Up the Li Jiang, or Li River
Going Up River
I had gone to Hong Kong to teach a one-week course, and then ventured inland into the People's Republic of China. After a day in Guangzhou, I had taken an overnight train to Guilin. From there I caught a minibus south to Yangshuo. Soon it was time to head upriver in search of the mad Colonel Kurtz as Doug and I joined some other travelers on a trip up Li Jiang, the Li River. We went to Xingping, and then took a small boat further up the Li Jiang toward Guilin.
We caught a minibus to Xingping, about a 45 minute ride from Yangshuo through agricultural land (a mix of rice and vegetables) spotted with these fantastic limestone towers. Once in Xingping we went looking for the riverfront.
In Xingping we walked up the Main Street. It is rumored to have a layer of concrete underneath, but that is covered by a finely diluted sheet of mud. I thought that the former Soviet Union had a lot of concrete and mud, but there's a lot here.
Main Street intersected with The Other Street — we turned right and followed it (dodging the pigs) to the One World Cafe at its end. We got some lunch (Rice-N-Spam with PBR, all they had and not really a surprise) and met the others going on the trip.
The maps below show this part of Guangxi Province with Guilin and Yangshuo. They are from the University of Texas' Perry-Castañeda Map Collection.
The first map shows Xingping, marked here as Hsing-p'ing-hsü as it uses an earlier Romanization system.
The second map shows more physical detail, but it doesn't show Xingping at all.
Finally, this map shows even more detail and it shows Xingping. However, the Li River quickly crosses the boundary of the map...
We went down to the pier and got onto a boat. The boats are long low-slung affairs with an engine in the rear, a wheel at the front, and most of it enclosed in a cabin consisting almost entirely of windows. The scenery was fantastic — Xingping is on a bend of the Li River with huge hills and limestone towers all around.
There was our captain at the wheel, and his wife sitting beside the fire glowing in the large iron vessel at the center of the cabin. Neither knew any English. The trip spent two and a half hours heading upstream, traveling maybe 10 kilometers from Xingping against a current that was swift in places. The river was very shallow in places, so the boats all have very shallow drafts. The water was clear, the gravel bottom was clearly visible in places.
The scenery was amazing — cold and cloudy, low clouds, very much like my image of classical Chinese paintings. The hills (peaks, columns, whatever) are 100 to 300 meters tall. They are formed from some sort of differential erosion — limestone with mostly horizontal strata.

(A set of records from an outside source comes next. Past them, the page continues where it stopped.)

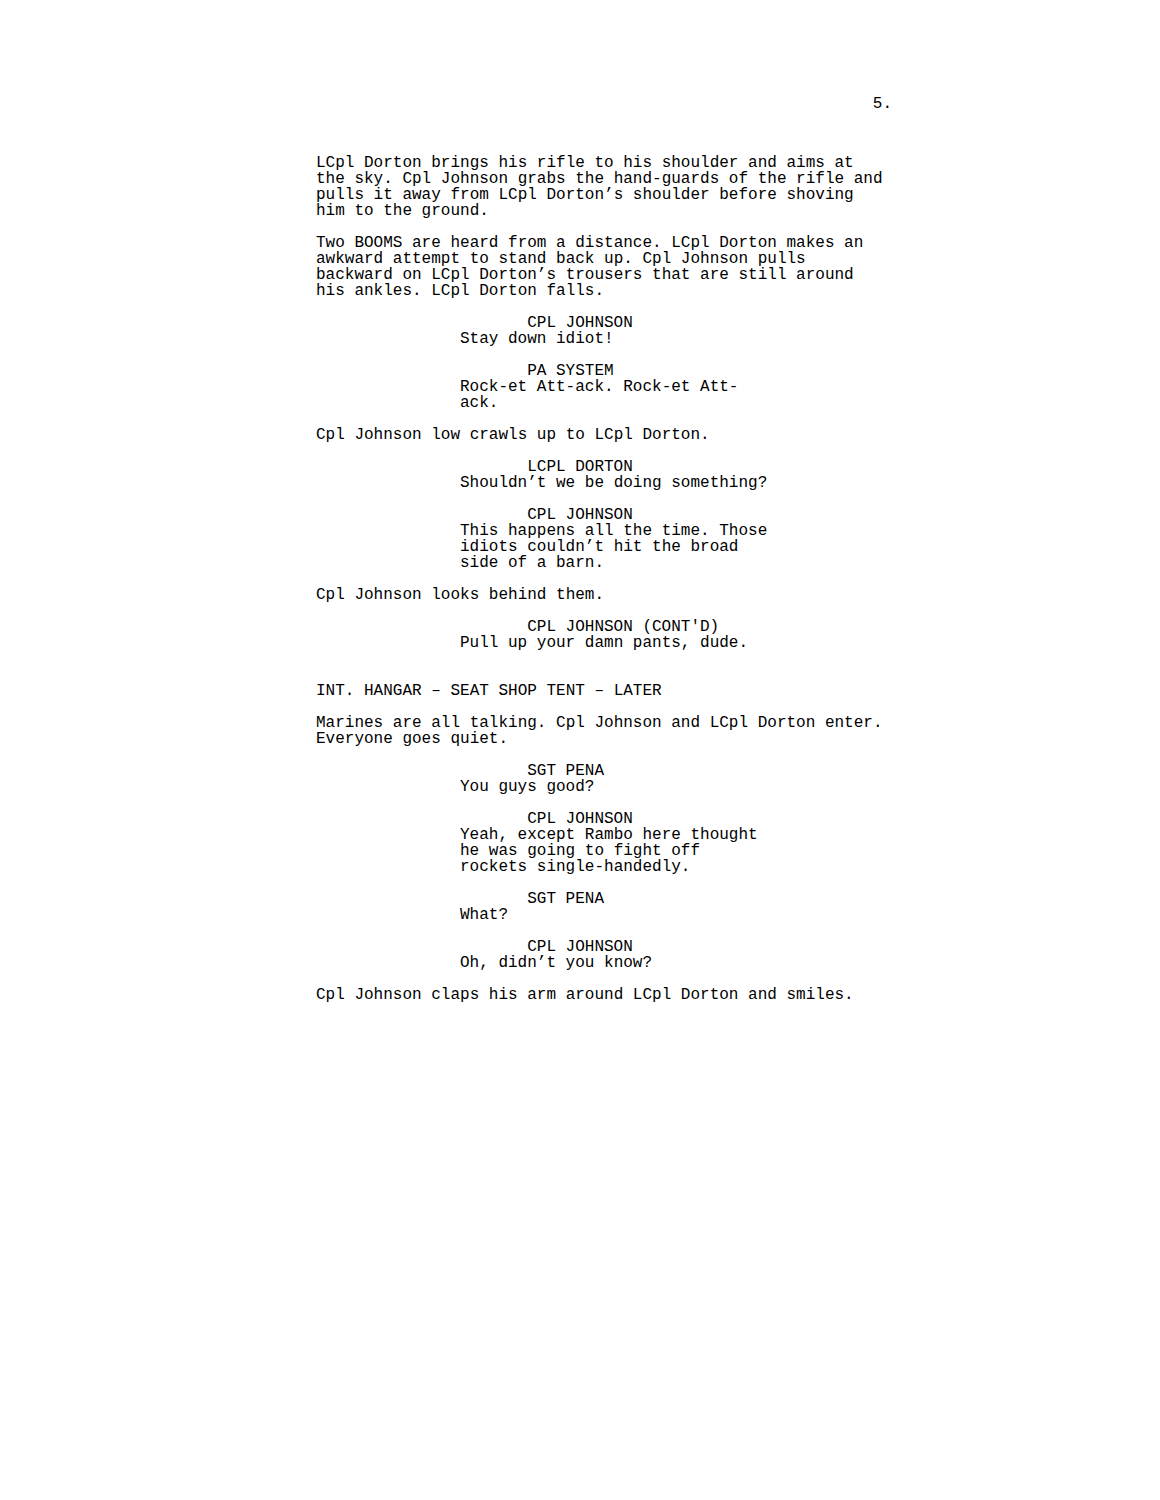5.
LCpl Dorton brings his rifle to his shoulder and aims at the sky. Cpl Johnson grabs the hand-guards of the rifle and pulls it away from LCpl Dorton’s shoulder before shoving him to the ground.
Two BOOMS are heard from a distance. LCpl Dorton makes an awkward attempt to stand back up. Cpl Johnson pulls backward on LCpl Dorton’s trousers that are still around his ankles. LCpl Dorton falls.
CPL JOHNSON
Stay down idiot!
PA SYSTEM
Rock-et Att-ack. Rock-et Att-ack.
Cpl Johnson low crawls up to LCpl Dorton.
LCPL DORTON
Shouldn’t we be doing something?
CPL JOHNSON
This happens all the time. Those idiots couldn’t hit the broad side of a barn.
Cpl Johnson looks behind them.
CPL JOHNSON (CONT'D)
Pull up your damn pants, dude.
INT. HANGAR – SEAT SHOP TENT – LATER
Marines are all talking. Cpl Johnson and LCpl Dorton enter. Everyone goes quiet.
SGT PENA
You guys good?
CPL JOHNSON
Yeah, except Rambo here thought he was going to fight off rockets single-handedly.
SGT PENA
What?
CPL JOHNSON
Oh, didn’t you know?
Cpl Johnson claps his arm around LCpl Dorton and smiles.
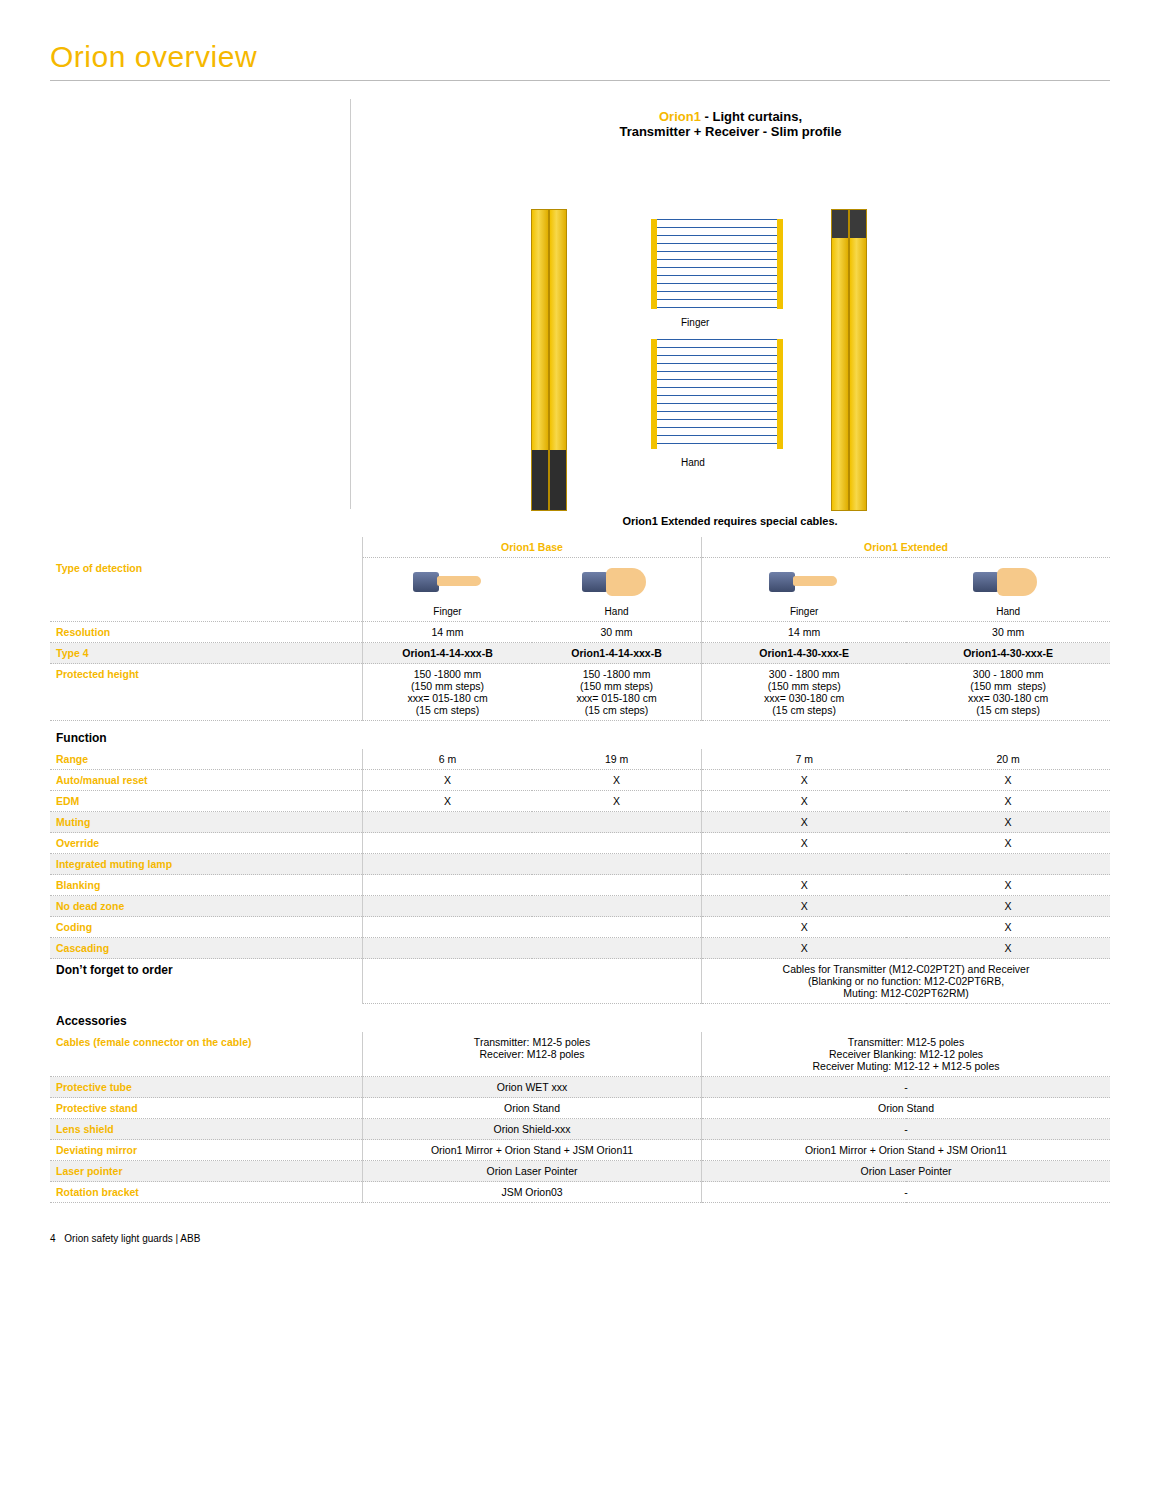Orion overview
Orion1 - Light curtains,
Transmitter + Receiver - Slim profile
Finger
Hand
Orion1 Extended requires special cables.
| | Orion1 Base | Orion1 Extended |
| Type of detection | Finger | Hand | Finger | Hand |
| Resolution | 14 mm | 30 mm | 14 mm | 30 mm |
| Type 4 | Orion1-4-14-xxx-B | Orion1-4-14-xxx-B | Orion1-4-30-xxx-E | Orion1-4-30-xxx-E |
| Protected height | 150 -1800 mm (150 mm steps) xxx= 015-180 cm (15 cm steps) | 150 -1800 mm (150 mm steps) xxx= 015-180 cm (15 cm steps) | 300 - 1800 mm (150 mm steps) xxx= 030-180 cm (15 cm steps) | 300 - 1800 mm (150 mm steps) xxx= 030-180 cm (15 cm steps) |
| Function |
| Range | 6 m | 19 m | 7 m | 20 m |
| Auto/manual reset | X | X | X | X |
| EDM | X | X | X | X |
| Muting | | | X | X |
| Override | | | X | X |
| Integrated muting lamp | | | | |
| Blanking | | | X | X |
| No dead zone | | | X | X |
| Coding | | | X | X |
| Cascading | | | X | X |
| Don’t forget to order | | Cables for Transmitter (M12-C02PT2T) and Receiver (Blanking or no function: M12-C02PT6RB, Muting: M12-C02PT62RM) |
| Accessories |
| Cables (female connector on the cable) | Transmitter: M12-5 poles Receiver: M12-8 poles | Transmitter: M12-5 poles Receiver Blanking: M12-12 poles Receiver Muting: M12-12 + M12-5 poles |
| Protective tube | Orion WET xxx | - |
| Protective stand | Orion Stand | Orion Stand |
| Lens shield | Orion Shield-xxx | - |
| Deviating mirror | Orion1 Mirror + Orion Stand + JSM Orion11 | Orion1 Mirror + Orion Stand + JSM Orion11 |
| Laser pointer | Orion Laser Pointer | Orion Laser Pointer |
| Rotation bracket | JSM Orion03 | - |
4 Orion safety light guards | ABB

The banks are lined with large feathery bamboo, and appear fairly tropical despite the cold weather. The hills are covered with brush, except for the bare rock faces and cliffs. There are some simple villages along the river. Most of us sat out on the small foredeck for a while, but it eventually got too cold and we moved inside.
We passed a few similar boats. We also passed several men riding rafts made by strapping four or five bamboo shafts together. These rafts were maybe seven meters long but just barely above water at the center. The men very casually stand on the rafts and ride them downstream. Some were cormorant fishermen, others were just using the Li Jiang to get around.
Then the time came when I had to leave Yangshuo. I had arranged a seat in a shared car to Guilin.
The traffic in Guilin itself was maniacal. While the roads were fairly wide, there was no concept of lanes. Just a bunch of vehicles traveling more or less in the same direction, with the exception of those vehicles (probably no more than 5%) traveling the wrong direction. Left turns across traffic and U-turns were made with no signal and no regard for oncoming vehicles. Vehicles darted into the roads from both sides without looking. While Guilin is a fairly large city (pop. 1.3 million), I only saw one functioning stoplight. All other major intersections have a paved square area 100-200 meters wide in which utter chaos rules. This is probably why most vehicles don't have fenders.
Guilin airport is well outside the city, on a dedicated highway running to the airport with nothing else along it. But a few hundred meters outside the airport parking area I saw two couples leading water buffaloes to the airport terminal. I have no idea what they were going to do at the airport with water buffaloes.
The airport terminal itself is a modern building, but damp, unheated, and nearly unlit. The gift shop featured snake wine, a 750 ml bottle of "wine" (really some jet-fuel-like liquor) in which a meter-long snake has been pickled. They also had Famous Precious Cigarettes, which have become truly famous (if not precious) as one of China's exports.
Then it was a flight from Guilin to Shenzhen in a B737 with very large registration numbers painted on the upper and lower surfaces of the wings for positive air-to-air identification. From there, a jet catamaran ferry to Hong Kong and a night there before the long flight back to North America.